No. 4: The Carlos Gomez Trade

The fourth best present comes as a fortunate turn of events when Carlos Gomez was traded to the Houston Astros instead of the New York Mets.

After a failed deal for Zack Wheeler and Wilmer Flores, the Brewers turned around and swung a trade netting a larger return. Milwaukee dealt Mike Fiers and Carlos Gomez for Josh Hader, Adrian Houser, Brett Phillips, and Domingo Santana. Fiers was in the middle of a solid season as a middle of the rotation pitcher and even improved his ERA once arriving in Houston. However, he lost his strikeout touch and began his decline into the pitcher he is today.

Carlos Gomez, on the other hand, never experienced the same success in Houston that he had in Milwaukee. His bat fell apart and he wasn’t nearly the same threat on the basepaths. He only began to return to a portion of his old self as a Ranger before moving to Tampa Bay.

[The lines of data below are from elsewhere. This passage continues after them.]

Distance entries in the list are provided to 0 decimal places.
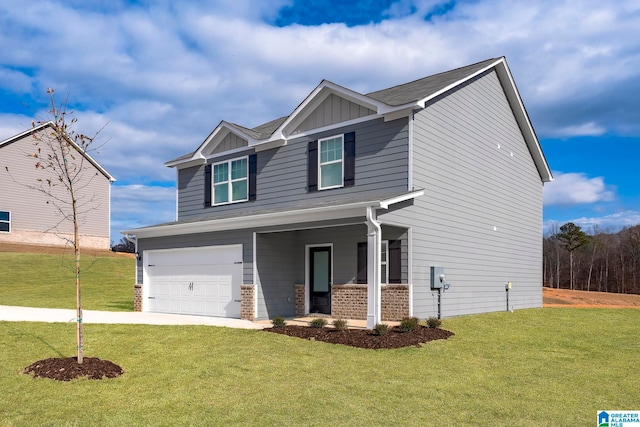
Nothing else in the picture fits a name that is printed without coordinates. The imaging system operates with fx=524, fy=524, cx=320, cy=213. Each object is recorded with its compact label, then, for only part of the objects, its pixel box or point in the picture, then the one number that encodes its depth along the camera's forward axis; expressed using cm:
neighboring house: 3112
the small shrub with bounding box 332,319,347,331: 1135
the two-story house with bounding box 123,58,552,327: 1333
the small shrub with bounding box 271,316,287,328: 1209
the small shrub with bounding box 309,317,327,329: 1169
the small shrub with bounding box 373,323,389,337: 1062
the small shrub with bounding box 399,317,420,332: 1105
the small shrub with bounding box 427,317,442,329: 1171
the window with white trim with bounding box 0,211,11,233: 3105
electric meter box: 1363
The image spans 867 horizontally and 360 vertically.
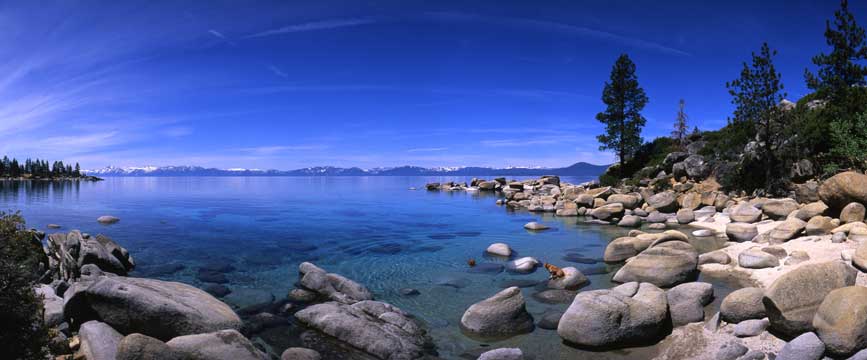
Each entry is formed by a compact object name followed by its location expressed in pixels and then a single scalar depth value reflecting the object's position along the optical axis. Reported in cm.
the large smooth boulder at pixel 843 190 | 1747
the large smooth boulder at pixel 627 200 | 3522
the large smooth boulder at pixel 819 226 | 1673
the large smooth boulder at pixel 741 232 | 2002
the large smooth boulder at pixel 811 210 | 1978
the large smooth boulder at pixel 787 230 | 1705
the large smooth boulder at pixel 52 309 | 910
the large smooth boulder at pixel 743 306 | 984
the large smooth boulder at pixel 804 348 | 783
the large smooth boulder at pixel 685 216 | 2875
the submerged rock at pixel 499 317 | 1112
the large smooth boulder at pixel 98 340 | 787
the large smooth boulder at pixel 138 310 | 894
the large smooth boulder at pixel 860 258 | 1134
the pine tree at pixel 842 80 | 2899
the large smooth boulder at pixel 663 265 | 1429
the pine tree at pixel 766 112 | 3278
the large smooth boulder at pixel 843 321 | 765
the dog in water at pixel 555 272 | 1567
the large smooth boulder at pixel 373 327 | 1002
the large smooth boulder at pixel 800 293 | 877
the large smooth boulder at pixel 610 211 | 3297
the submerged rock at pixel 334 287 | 1393
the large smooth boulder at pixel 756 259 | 1465
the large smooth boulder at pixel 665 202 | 3294
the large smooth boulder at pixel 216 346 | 767
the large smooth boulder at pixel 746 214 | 2339
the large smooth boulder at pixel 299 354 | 916
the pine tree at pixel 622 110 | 5753
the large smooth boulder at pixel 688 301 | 1078
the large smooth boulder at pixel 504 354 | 925
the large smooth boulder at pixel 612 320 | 984
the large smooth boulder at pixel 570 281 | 1484
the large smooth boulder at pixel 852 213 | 1700
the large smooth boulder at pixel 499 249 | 2081
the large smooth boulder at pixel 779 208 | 2302
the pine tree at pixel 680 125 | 7441
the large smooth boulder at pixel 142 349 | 700
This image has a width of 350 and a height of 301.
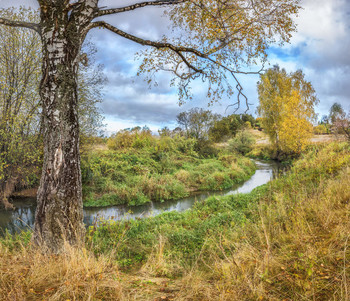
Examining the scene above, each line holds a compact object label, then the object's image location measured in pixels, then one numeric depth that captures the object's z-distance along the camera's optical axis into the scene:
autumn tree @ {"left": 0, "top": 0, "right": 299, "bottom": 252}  4.18
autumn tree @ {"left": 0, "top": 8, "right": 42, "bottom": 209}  9.74
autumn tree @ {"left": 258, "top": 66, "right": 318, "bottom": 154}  23.34
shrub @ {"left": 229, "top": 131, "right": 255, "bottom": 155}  33.41
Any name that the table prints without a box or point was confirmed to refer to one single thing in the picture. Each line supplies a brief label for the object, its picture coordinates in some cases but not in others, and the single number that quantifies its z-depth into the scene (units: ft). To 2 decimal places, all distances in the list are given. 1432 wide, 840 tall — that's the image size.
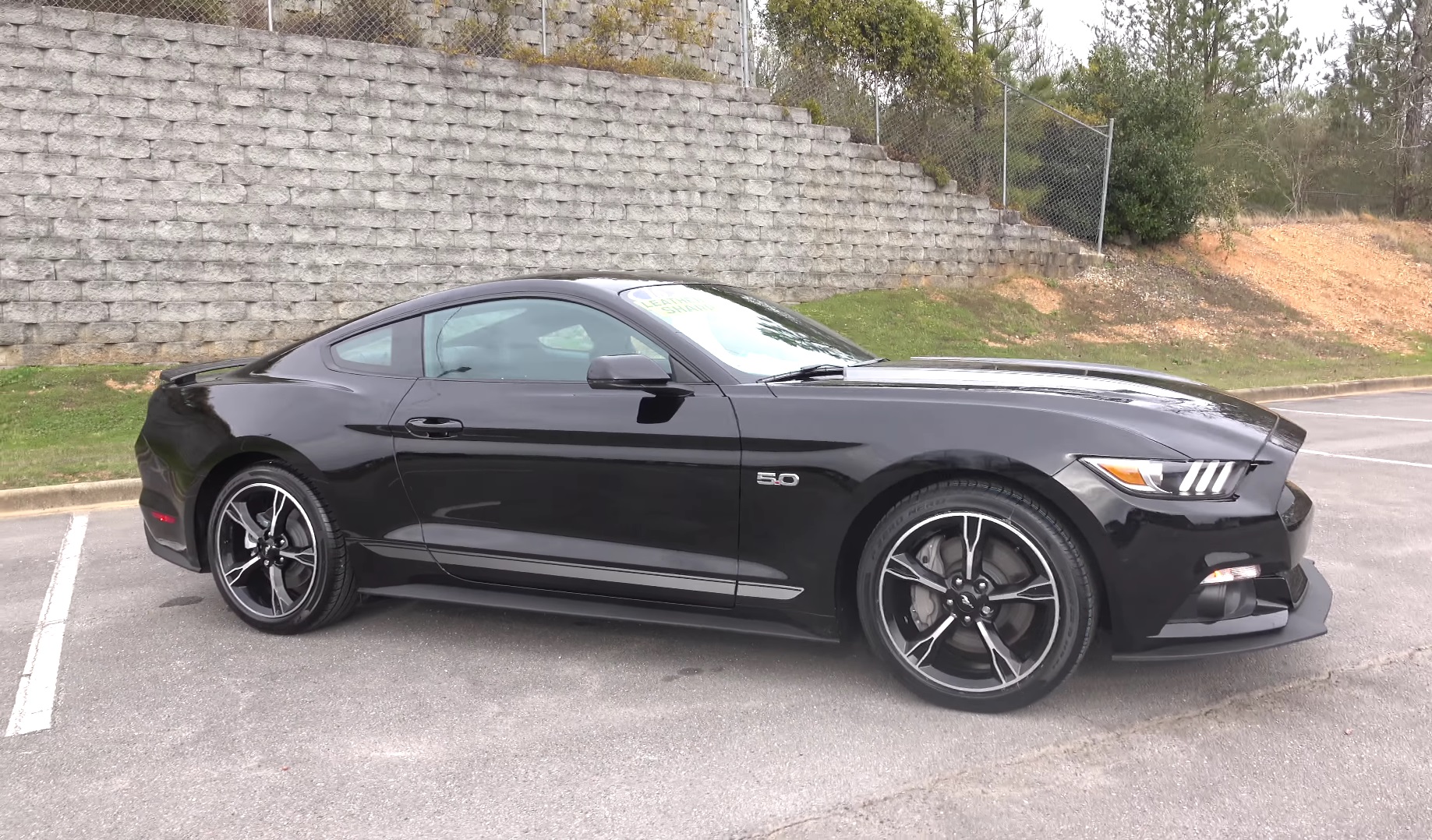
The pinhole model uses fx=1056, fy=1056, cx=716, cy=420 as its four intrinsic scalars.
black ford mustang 10.65
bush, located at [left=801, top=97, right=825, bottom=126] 56.13
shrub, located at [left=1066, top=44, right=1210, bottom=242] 67.51
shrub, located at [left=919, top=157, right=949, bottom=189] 59.36
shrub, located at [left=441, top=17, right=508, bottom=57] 47.67
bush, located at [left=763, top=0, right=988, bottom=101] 56.59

The Milwaukee Brewers got a massive return from Houston for the two veterans. Up until last year, Hader, Houser, Santana, and Phillips were the future of Milwaukee. Now only two remain on the roster while the other two were sent away for other pieces.

Brett Phillips was pegged as the excessively talented defensive outfielder with decent speed and potential to grow into a serviceable enough bat. However, stuck in an outfield logjam, Phillips was designated to at best a fourth outfielder role. Yet he produced similar to Brinson, being packaged in a trade for Mike Moustakas this past year.

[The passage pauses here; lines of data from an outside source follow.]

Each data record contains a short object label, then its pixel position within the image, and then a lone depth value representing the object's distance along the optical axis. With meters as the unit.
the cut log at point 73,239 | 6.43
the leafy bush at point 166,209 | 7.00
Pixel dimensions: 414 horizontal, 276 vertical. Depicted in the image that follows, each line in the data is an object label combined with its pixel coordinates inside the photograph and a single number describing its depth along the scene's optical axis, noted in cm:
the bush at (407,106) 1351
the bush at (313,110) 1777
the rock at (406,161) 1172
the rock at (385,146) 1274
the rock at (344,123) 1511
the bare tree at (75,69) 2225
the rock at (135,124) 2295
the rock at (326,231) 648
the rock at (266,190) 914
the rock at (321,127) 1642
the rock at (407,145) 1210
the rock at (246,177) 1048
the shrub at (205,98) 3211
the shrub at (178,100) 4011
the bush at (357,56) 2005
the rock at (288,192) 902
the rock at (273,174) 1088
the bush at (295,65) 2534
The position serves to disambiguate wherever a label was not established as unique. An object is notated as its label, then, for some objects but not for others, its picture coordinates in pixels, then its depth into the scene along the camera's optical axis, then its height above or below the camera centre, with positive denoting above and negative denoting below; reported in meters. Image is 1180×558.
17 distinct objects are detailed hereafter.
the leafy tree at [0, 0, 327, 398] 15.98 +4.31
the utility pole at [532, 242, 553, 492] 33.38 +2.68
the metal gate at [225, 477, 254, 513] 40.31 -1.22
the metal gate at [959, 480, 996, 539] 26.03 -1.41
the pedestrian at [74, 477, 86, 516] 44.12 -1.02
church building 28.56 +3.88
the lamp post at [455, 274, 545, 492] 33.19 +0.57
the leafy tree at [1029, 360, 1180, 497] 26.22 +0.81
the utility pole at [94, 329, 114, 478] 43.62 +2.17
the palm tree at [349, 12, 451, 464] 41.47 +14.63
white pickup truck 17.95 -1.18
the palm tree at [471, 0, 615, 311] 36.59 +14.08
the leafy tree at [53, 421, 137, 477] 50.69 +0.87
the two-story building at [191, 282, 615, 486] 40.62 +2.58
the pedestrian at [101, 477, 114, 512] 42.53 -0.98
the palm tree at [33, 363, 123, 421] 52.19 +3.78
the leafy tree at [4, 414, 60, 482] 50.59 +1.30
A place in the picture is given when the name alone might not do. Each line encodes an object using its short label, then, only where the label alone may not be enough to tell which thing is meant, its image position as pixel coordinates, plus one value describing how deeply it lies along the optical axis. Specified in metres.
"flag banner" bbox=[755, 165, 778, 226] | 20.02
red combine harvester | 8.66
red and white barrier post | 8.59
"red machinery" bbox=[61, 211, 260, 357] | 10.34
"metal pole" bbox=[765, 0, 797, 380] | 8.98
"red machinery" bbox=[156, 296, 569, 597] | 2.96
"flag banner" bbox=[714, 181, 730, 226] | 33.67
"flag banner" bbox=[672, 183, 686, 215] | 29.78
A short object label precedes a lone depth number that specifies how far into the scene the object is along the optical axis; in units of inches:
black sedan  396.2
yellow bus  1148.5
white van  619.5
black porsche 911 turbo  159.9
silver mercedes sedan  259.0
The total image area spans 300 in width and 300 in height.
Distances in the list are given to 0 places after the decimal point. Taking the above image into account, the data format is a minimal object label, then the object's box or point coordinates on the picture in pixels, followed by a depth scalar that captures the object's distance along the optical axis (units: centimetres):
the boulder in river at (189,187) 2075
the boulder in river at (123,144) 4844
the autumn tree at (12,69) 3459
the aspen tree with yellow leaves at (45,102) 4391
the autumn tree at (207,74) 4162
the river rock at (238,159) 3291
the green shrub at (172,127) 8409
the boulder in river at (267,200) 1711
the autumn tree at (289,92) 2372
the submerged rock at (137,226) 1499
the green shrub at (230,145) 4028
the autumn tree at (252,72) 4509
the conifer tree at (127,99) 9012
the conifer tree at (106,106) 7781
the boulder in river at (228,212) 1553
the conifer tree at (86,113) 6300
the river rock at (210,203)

Domingo Santana, another outfielder plagued by the additions of Lorenzo Cain and Christian Yelich, was also on his way to be the future of the Brewers. Going into the 2018 season, he was one of the most exciting young players after producing as a top 15 outfielder offensively. But he followed up his breakout year with a disappointment in 2018, ensuring his fate of a trade in the offseason.

One of the two left on Milwaukee’s roster is Adrian Houser, a 25-year-old right hander. Though developed as a starter, he has only appeared as a reliever and seems to be on track to settle into that roll. He’s struggled with injuries but has an impressive two pitches that could play well in the bullpen.

Finally comes the star of the deal, Josh Hader. The young, left handed reliever has done nothing but excel thus far in the majors. His strikeout numbers continue to increase, and reached absurd levels this past season. Hader is one of few relievers changing how pitching is handled in baseball in providing a multi-inning fireballer that garners attention without high save totals.